Thinking About What We Eat At Passover

Yes, Pesach is the time to celebrate freedom and redemption. But it is also a time of eating, eating and more eating. We will surely be spending a lot of time around our holiday table, sharing meals with family and friends. We have sure evolved from the days when Pesach meant simply matza, potatoes and gefilte fish. We can now enjoy such delicacies as quiche, pizza and tea rooms in fancy kosher hotels.

We should be proud of how far we’ve come but we shouldn’t be so content with or focused on the gourmet Kosher for Passover food that we forget the true connections between what we put in our mouths and the meaning of the Passover. We all know that matza reminds us of our hasty departure from Egypt, maror reminds us of the bitterness of slavery, and charoset the mortar used in brick making, etc. But the connections shouldn’t end there.

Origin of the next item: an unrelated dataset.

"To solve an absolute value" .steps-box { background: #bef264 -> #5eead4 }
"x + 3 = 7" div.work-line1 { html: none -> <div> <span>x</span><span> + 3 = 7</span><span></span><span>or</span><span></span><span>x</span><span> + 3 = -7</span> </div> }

I was thinking of the importance of thinking what we put in our mouths after reading a recent JCarrot posting by Rabbi Eiav Bock, director of the new Ramah Outdoor Adventure Camp in the Rockies.

Here is an excerpt:

Our goal at Ramah Outdoor Adventure is to completely change the way that we approach food at a summer camp. We have budgeted much more money for food than typical camps. Although I have yet to hire our head chef, the question I have asked each applicant is to tell me how they can help make the food they are serving fit within the broader mission of the camp. Anyone who does not see a direct link between the program in the kitchen and the program on the ropes-course cannot be considered for the job. Admittedly, this has made hiring our head chef all the more challenging, because I am not only seeking someone who understands Kosher food, but also someone who understands the intersection between sustainable foods and wholesome cooking.

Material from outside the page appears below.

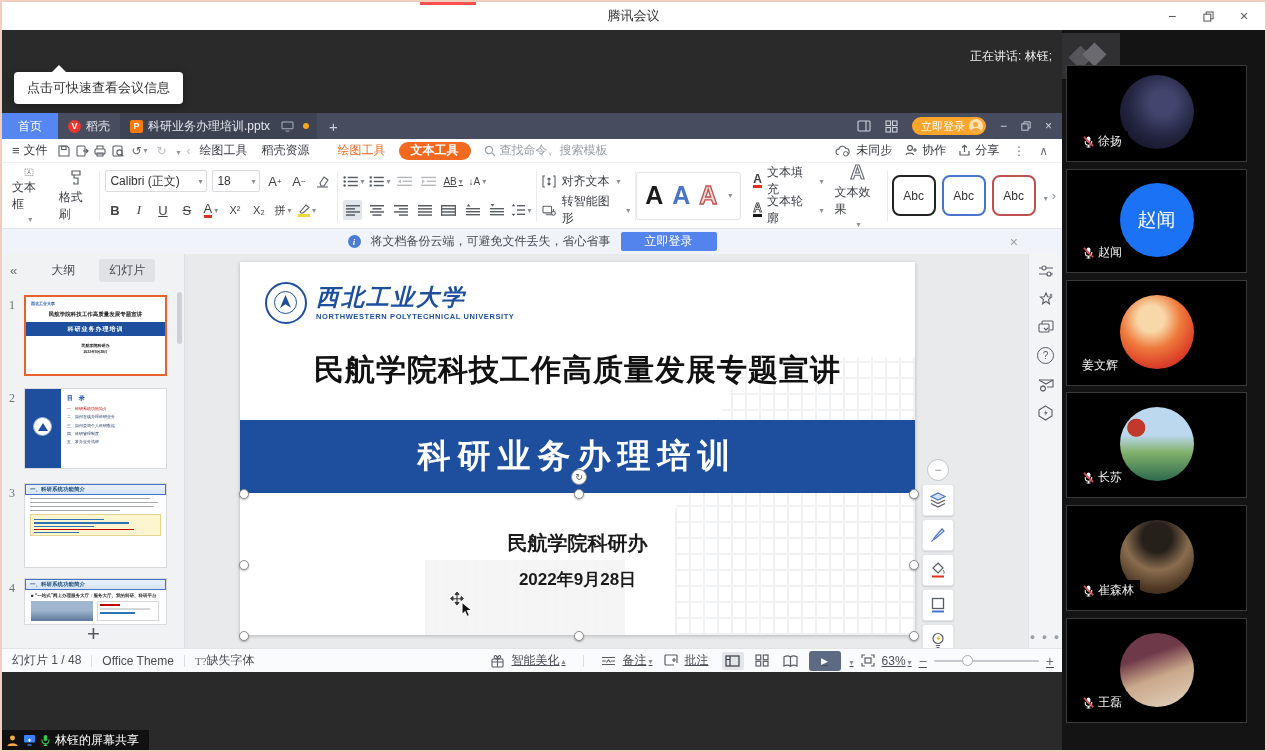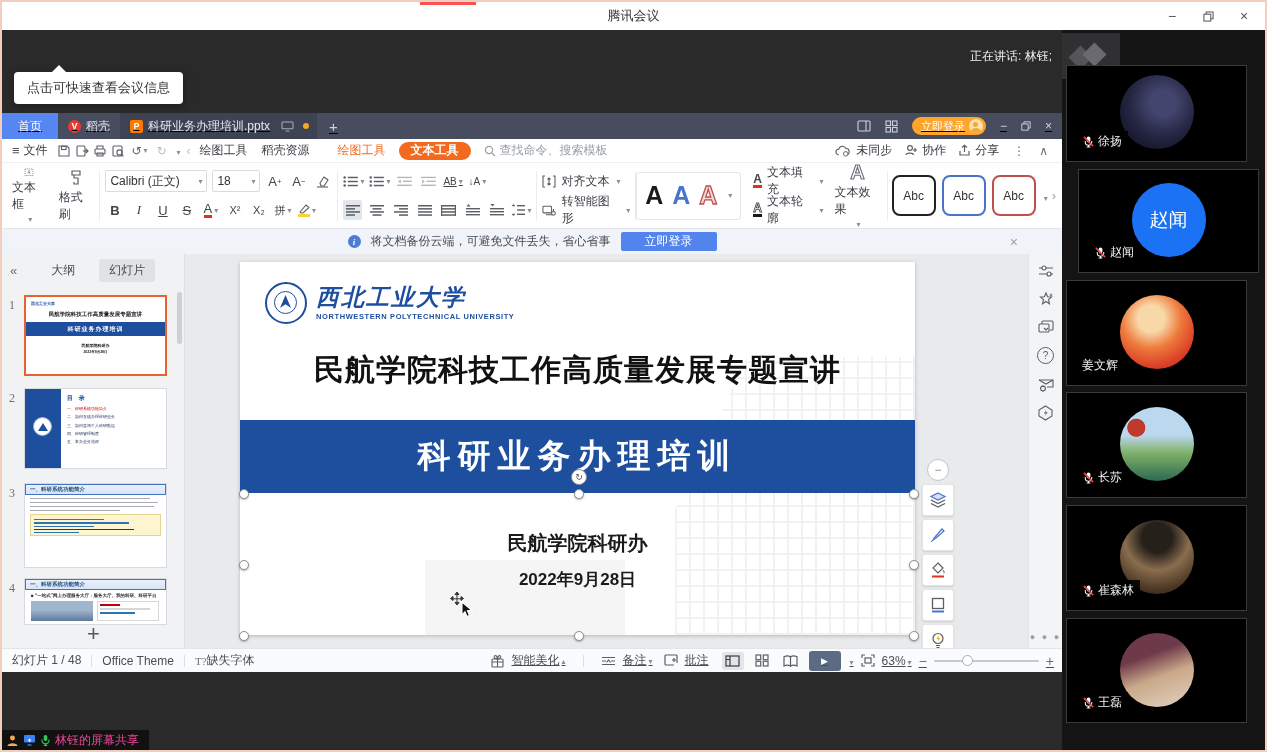"首页" .tabbar { text-decoration: underline -> none }
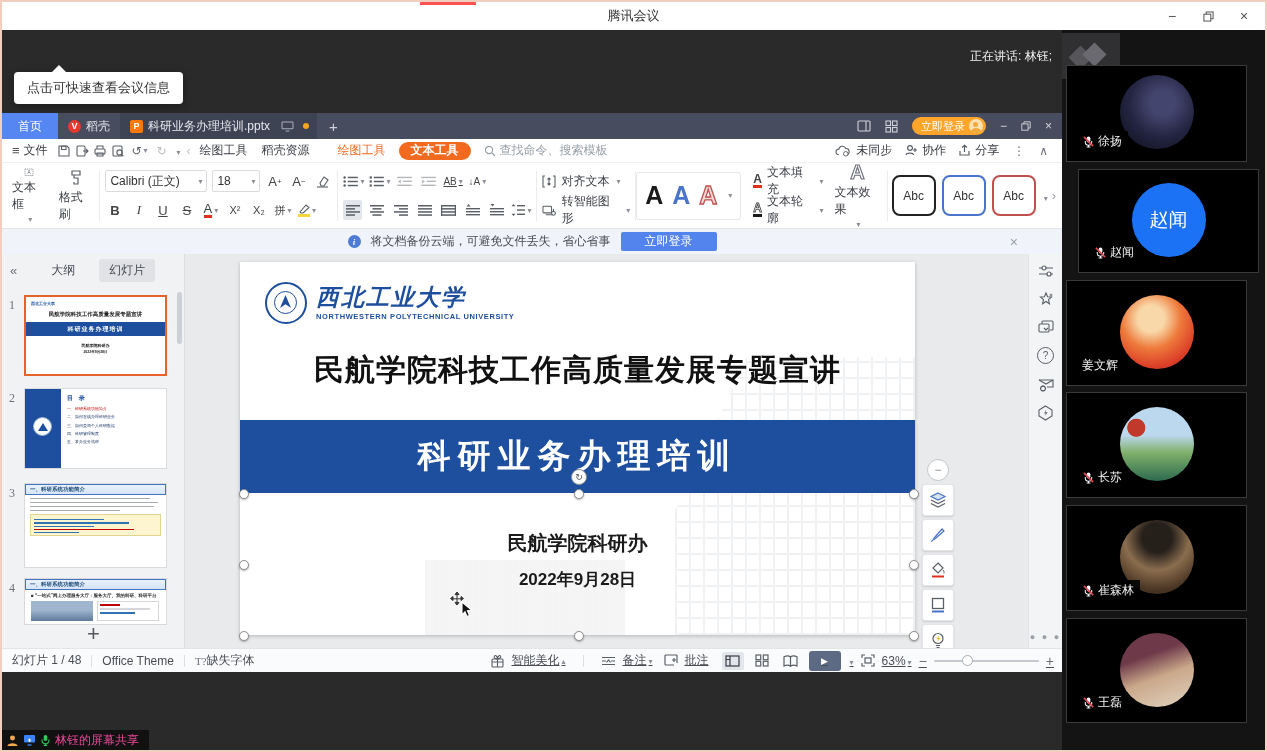"赵闻" div.tile { margin-left: 12px -> none }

So what are some of the commitments we have made for 2010? Here are four:

1. Throughout the week, we will be engaging in programming about food during our meals. We will be adapting elements of the Hazon Min Ha’Aretz Curriculum for use at camp.

2. We will make an effort to buy no white carbohydrates. This means, whenever possible, we will purchase whole-wheat pasta, brown rice and whole-wheat bread. We realize that there will be exceptions and of course we are limited to what we are able to purchase with a Kosher symbol. Luckily Colorado is blessed with wonderful kosher organic whole-wheat bread and organic whole-wheat pasta that is certified by the OU.

3. We will serve mainly whole grain cereal and oatmeal for breakfast only on occasion serving typical camp breakfast foods like waffles and pancakes.

4. Campers will take an active role in preparing food at camp. This will enable everyone from the youngest camper to the oldest staff member to take ownership of the food that we will be eating. When the food is great, we will know who to thank. When the food is bad, we will know who is responsible.

Like Rabbi Bock at his new Ramah camp, we Jewish educators, parents and seder hosts have the opportunity to make the important connection between the true meaning of the Passover holiday and the foods we prepare and consume.